* Task instructions
Use the entries below to count the lines that hold the word "clear"; answer with the number only.

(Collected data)
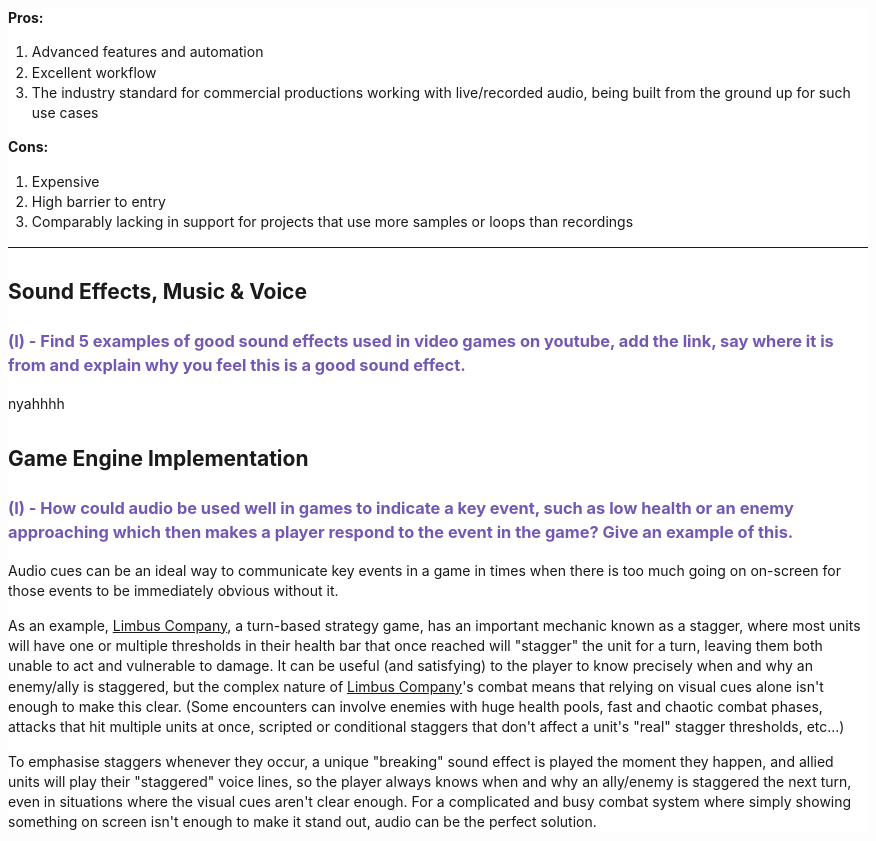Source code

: **Pros:**
1. Advanced features and automation
2. Excellent workflow
3. The industry standard for commercial productions working with live/recorded audio, being built from the ground up for such use cases

**Cons:**

1. Expensive
2. High barrier to entry
3. Comparably lacking in support for projects that use more samples or loops than recordings

----
## Sound Effects, Music & Voice
### <font color="#7359b3">(I) - Find 5 examples of good sound effects used in video games on youtube, add the link, say where it is from and explain why you feel this is a good sound effect.</font>
nyahhhh
## Game Engine Implementation
### <font color="#7359b3">(I) - How could audio be used well in games to indicate a key event, such as low health or an enemy approaching which then makes a player respond to the event in the game? Give an example of this.</font>
Audio cues can be an ideal way to communicate key events in a game in times when there is too much going on on-screen for those events to be immediately obvious without it.

As an example, [Limbus Company](assets/misc/jiggyclam.gif), a turn-based strategy game, has an important mechanic known as a stagger, where most units will have one or multiple thresholds in their health bar that once reached will "stagger" the unit for a turn, leaving them both unable to act and vulnerable to damage. It can be useful (and satisfying) to the player to know precisely when and why an enemy/ally is staggered, but the complex nature of [Limbus Company](assets/misc/ishyprofen.png)'s combat means that relying on visual cues alone isn't enough to make this clear. (Some encounters can involve enemies with huge health pools, fast and chaotic combat phases, attacks that hit multiple units at once, scripted or conditional staggers that don't affect a unit's "real" stagger thresholds, etc...)

To emphasise staggers whenever they occur, a unique "breaking" sound effect is played the moment they happen, and allied units will play their "staggered" voice lines, so the player always knows when and why an ally/enemy is staggered the next turn, even in situations where the visual cues aren't clear enough. For a complicated and busy combat system where simply showing something on screen isn't enough to make it stand out, audio can be the perfect solution.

* Solution to this exercise
2